▸ **PARTS OF THE EXERCISE**
1/ Summarize the data chunking tutorial in two sentences.
2/ Extend the data chunking tutorial by continuing it after its last line of code.

[START SELECTED EXCERPT]

Understanding Data Chunking

Chunking demo for Edu Pilot

Authors

Lina M. Estupinan-Suarez

Felix Cremer

Fabian Gans

Published

April 28, 2023

DOI

Introduction

In this notebook you will learn how the chunking of large gridded data sets affects the reading and processing speed depending on data chunking and on the access patterns you need for your analysis.

To start, chunking is important when working with datasets that do not fit into memory which is often the case for climate and remote sensing data. This can severely limit the computation performance of data analysis due to the time to access, load and process the data. To learn more about hardware and the speed implications see: https://biojulia.github.io/post/hardware/

Task: Use your favorite NetCDF package and method to compute the a) mean and b) median per spatial pixel for the air_temperature_2m variable without loading the whole data set into memory (7 GB uncompressed file).

For this tutorial, we will use two different chunk sizes of the same air_temperature_2m data set which has three dimensions (i.e., longitude, latitude, time). The files and chunks are:

  • t2_map.nc: This chunked file setting aims at fast access to spatial layers i.e., grids in latitude and longitude (map chunking).

  • t2_blocks.nc: This chunked file setting aims at an intermediate access to both the spatial and temporal dimensions (box chunking).

Data exploration

Let’s launch Julia and explore the data

# load environment
using Pkg
Pkg.activate(".")
Pkg.instantiate()
 
# load libraries
using Pkg.Artifacts
using NetCDF # for loading of NetCDF data
using DiskArrays: eachchunk # for exploring the chunking of the data
using DelimitedFiles # for handling delimited files like cs

# import code for plotting maps and figures
include("plots4chunking.jl")

# to access data in the cloud
filebase = artifact"example_nc"

# load files metadata
xmap0 = NetCDF.open(joinpath(filebase,"t2m_map.nc"))

[END SELECTED EXCERPT]
[START DATA SHOWN]

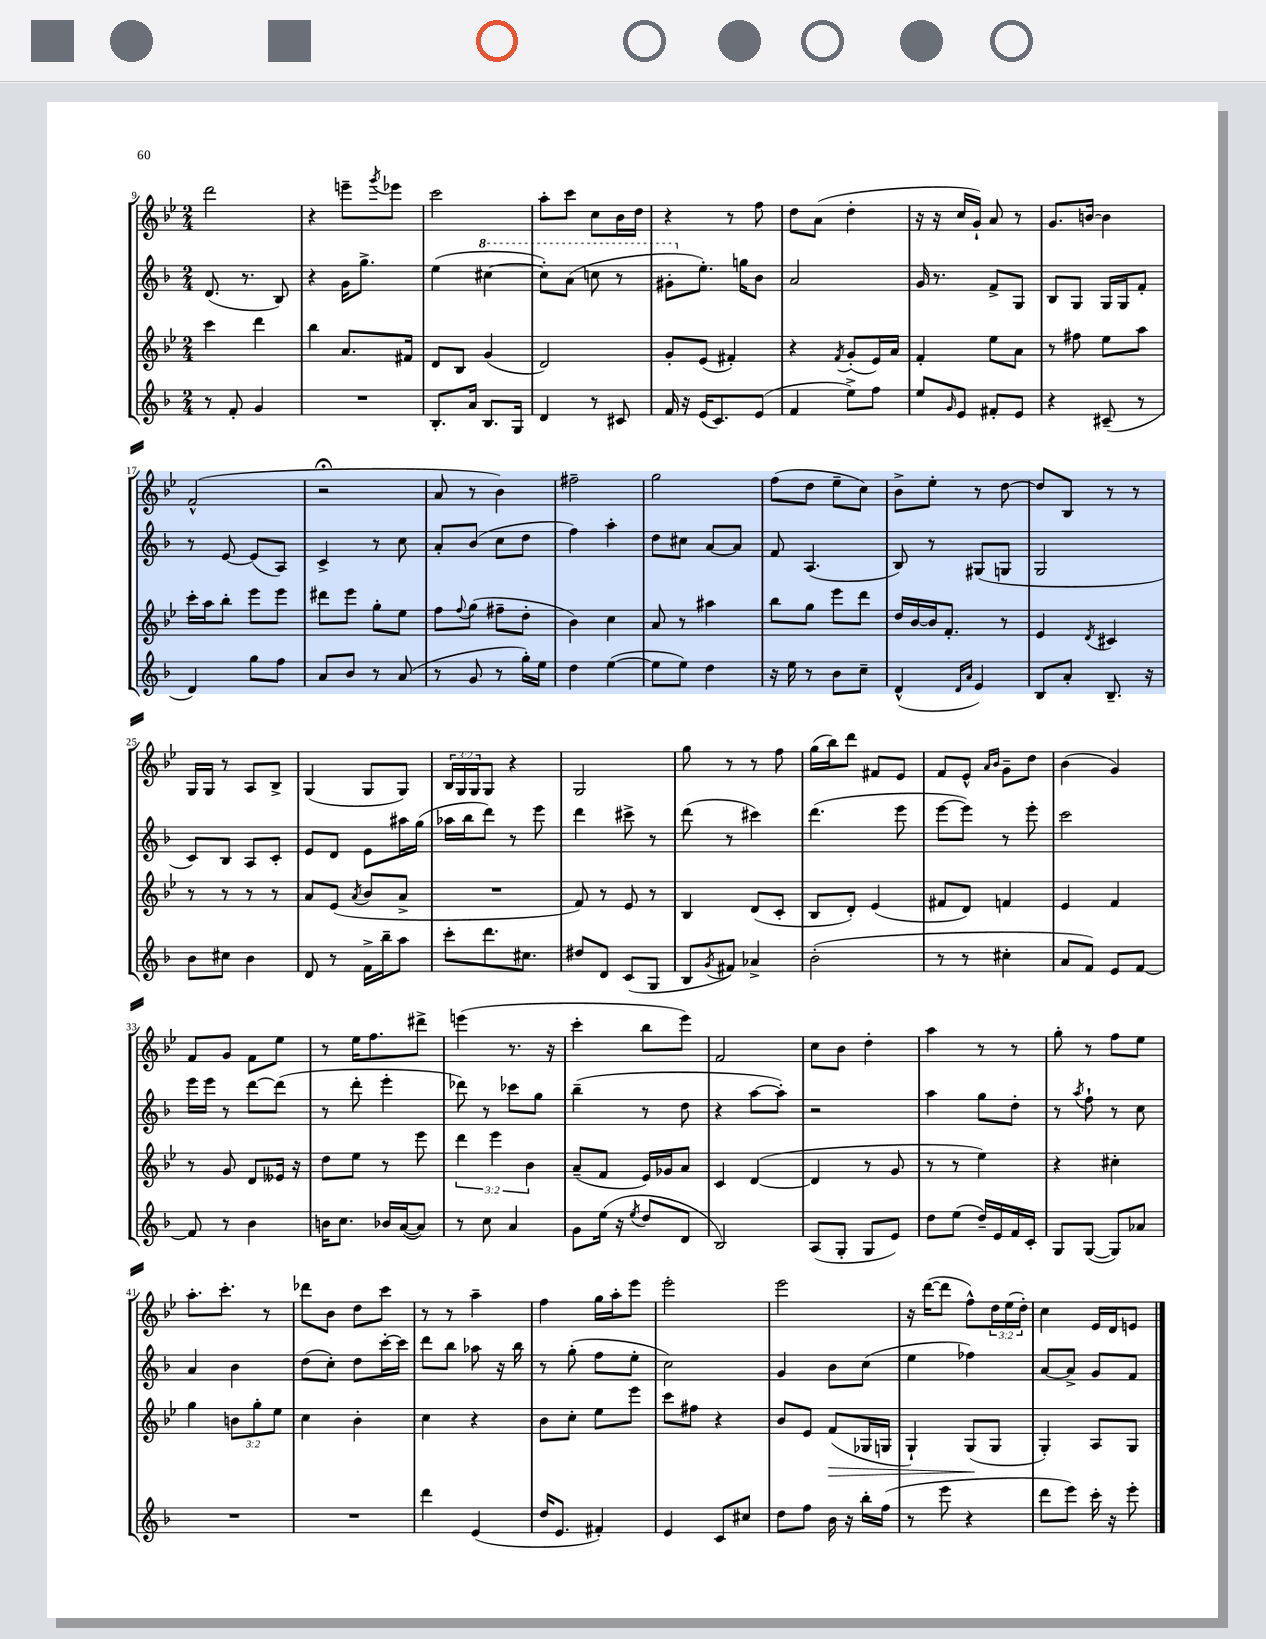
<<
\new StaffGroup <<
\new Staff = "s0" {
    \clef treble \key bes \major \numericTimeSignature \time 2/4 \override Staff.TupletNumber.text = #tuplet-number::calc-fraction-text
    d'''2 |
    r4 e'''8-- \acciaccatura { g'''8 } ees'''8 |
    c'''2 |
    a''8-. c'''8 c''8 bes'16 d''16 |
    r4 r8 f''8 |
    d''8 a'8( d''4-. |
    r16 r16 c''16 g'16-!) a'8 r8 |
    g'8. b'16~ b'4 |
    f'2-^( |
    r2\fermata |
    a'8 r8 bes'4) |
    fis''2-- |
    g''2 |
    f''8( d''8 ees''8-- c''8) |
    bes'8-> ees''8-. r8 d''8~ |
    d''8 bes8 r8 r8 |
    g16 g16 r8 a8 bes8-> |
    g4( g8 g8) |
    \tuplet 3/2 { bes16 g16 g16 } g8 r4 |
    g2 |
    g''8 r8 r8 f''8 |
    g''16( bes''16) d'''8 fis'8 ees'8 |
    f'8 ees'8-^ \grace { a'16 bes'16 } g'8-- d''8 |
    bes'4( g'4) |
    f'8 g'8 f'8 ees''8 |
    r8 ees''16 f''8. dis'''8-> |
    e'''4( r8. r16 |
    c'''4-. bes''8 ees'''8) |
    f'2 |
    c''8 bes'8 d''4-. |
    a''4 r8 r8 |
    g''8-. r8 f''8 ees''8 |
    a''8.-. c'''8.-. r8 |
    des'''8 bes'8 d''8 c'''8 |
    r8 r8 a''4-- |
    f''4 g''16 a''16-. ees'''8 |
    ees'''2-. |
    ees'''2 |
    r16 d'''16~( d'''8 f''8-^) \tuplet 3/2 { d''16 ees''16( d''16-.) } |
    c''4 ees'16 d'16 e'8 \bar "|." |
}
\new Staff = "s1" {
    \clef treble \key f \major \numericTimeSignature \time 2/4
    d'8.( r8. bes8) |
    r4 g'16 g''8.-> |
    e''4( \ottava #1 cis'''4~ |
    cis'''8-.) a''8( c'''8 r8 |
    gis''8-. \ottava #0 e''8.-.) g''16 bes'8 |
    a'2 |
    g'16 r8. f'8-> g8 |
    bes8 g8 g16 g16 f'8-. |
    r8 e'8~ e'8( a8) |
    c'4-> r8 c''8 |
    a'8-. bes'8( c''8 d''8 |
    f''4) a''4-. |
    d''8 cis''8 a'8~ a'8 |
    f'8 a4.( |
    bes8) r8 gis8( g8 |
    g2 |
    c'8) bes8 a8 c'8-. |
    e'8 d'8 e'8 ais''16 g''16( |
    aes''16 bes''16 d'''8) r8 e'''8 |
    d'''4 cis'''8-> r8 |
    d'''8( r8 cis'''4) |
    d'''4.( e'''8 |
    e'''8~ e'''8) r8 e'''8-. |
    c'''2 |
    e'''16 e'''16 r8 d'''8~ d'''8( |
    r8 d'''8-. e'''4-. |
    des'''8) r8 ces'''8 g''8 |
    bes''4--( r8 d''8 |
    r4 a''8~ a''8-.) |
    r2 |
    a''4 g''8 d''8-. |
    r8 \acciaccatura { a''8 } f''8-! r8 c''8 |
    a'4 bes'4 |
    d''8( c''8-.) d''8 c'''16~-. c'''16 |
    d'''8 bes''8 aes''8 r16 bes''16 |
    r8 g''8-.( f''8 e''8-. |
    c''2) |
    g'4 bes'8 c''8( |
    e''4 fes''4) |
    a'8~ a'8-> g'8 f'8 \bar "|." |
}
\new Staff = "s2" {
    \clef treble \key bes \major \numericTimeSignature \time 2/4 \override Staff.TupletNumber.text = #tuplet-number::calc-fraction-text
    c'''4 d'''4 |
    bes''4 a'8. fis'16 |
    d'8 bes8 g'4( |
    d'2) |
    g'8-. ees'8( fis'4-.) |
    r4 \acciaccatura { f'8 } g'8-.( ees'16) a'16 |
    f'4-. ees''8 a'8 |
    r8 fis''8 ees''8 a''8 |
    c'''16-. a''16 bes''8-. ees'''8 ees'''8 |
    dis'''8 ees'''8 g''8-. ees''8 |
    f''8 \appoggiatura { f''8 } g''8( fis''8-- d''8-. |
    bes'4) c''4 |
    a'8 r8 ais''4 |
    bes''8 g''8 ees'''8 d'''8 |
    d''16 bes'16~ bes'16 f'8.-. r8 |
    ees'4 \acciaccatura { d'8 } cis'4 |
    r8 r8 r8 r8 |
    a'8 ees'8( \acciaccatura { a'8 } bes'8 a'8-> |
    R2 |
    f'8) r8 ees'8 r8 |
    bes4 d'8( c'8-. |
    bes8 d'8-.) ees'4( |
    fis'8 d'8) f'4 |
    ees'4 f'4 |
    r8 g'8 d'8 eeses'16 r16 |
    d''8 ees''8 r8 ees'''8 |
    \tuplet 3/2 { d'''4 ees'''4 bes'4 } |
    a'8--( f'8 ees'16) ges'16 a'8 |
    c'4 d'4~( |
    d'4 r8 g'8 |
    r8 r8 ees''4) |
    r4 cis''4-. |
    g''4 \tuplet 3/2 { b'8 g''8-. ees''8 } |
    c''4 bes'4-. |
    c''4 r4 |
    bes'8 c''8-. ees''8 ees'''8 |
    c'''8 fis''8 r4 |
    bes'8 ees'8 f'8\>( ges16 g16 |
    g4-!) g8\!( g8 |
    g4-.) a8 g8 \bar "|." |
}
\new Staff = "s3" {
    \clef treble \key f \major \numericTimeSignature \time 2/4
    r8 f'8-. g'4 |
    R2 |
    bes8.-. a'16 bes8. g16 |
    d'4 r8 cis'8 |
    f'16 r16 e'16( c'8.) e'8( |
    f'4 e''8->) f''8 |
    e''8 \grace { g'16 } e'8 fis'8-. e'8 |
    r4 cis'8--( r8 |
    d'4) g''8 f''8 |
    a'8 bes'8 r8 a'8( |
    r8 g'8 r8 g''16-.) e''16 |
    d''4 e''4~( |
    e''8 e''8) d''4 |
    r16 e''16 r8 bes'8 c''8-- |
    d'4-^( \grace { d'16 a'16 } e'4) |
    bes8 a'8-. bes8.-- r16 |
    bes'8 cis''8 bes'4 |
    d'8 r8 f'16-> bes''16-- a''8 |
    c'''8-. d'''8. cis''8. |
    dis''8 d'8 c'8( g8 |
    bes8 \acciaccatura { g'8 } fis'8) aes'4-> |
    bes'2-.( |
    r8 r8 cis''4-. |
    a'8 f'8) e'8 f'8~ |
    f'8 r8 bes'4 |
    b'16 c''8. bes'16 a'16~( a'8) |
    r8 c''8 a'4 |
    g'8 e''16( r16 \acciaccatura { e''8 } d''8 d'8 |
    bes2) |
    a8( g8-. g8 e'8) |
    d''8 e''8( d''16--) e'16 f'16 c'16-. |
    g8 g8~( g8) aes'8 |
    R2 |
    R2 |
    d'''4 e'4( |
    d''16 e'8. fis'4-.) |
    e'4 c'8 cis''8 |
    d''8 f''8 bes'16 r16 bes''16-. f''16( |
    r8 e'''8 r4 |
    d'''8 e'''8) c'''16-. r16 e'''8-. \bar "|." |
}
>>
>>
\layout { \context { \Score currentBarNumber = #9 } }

[END DATA SHOWN]

▸ **OUTPUTS IN ORDER**
1/ The tutorial explains how the chunking of large gridded data sets affects reading and processing speed, depending on the access patterns an analysis needs, and stresses that chunking matters for data sets too large for memory, as is often true of climate and remote sensing data. It uses two differently chunked versions of the same three-dimensional air_temperature_2m data set, one for fast access to spatial layers and one for intermediate access to both spatial and temporal dimensions, and starts exploring them in Julia.

2/
xbox0 = NetCDF.open(joinpath(filebase,"t2m_blocks.nc"));

# load data indices
xmap = xmap0["air_temperature_2m"];
xbox = xbox0["air_temperature_2m"];
  Activating project at `~/nfdi4earth/chunking_tutorial/v002/scripts`

The WebIO Jupyter extension was not detected. See the WebIO Jupyter integration documentation for more information.

Visual inspection

To get more familiar with the data let’s do a few plots. First, let’s observe air temperature at 2 m for one day at the global scale.

# map of air temperature at 2 m for the first time step
# calling a function from the code imported previously
geoplotsfx(xmap[:,:,1])
┌ Warning: Could not find font regular, using TeX Gyre Heros Makie
└ @ Makie ~/.julia/packages/Makie/Iqcri/src/conversions.jl:983

Figure 1: Global map of air temperature at 2 m on 05-Jan-1979.

Now, let’s observe a time series of air temperature from 2012 to 2021 at the crossing between the equator and the prime meridian.

# libraries for plotting
using CFTime, Dates

# load time axis
xmap0["time"].atts
timevalues = timedecode(xmap0["time"][:],xmap0["time"].atts["units"]);

# subset dates for plotting and assing the dates format
dict1 = Dict(Dates.value(x) => Dates.format(x, "u-yy") for x in timevalues)
tsub = timevalues[1519:end] # subset for the selected years
tax = Dates.value.(tsub)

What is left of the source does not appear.